Top of INPUT

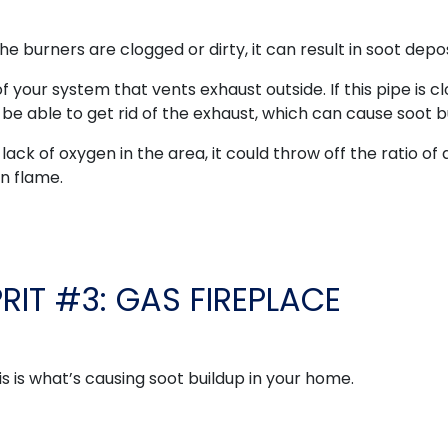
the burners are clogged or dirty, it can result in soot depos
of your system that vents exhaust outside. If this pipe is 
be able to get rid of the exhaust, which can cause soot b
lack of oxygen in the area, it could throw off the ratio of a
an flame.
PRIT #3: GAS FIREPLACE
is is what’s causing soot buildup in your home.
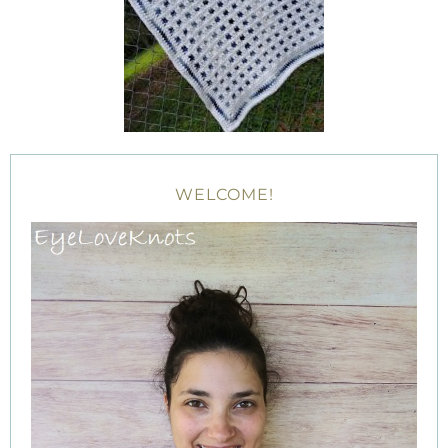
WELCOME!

Bottom of INPUT
Top of INPUT

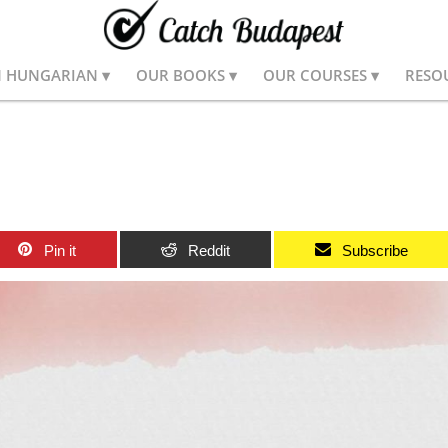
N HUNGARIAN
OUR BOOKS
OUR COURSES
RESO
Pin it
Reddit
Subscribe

Bottom of INPUT

YOUR OBJECTIVE
Which lines above include "soot"? Show each of them by copying it.

RESPONSE TO THE TASK
the burners are clogged or dirty, it can result in soot depos
be able to get rid of the exhaust, which can cause soot b
is is what’s causing soot buildup in your home.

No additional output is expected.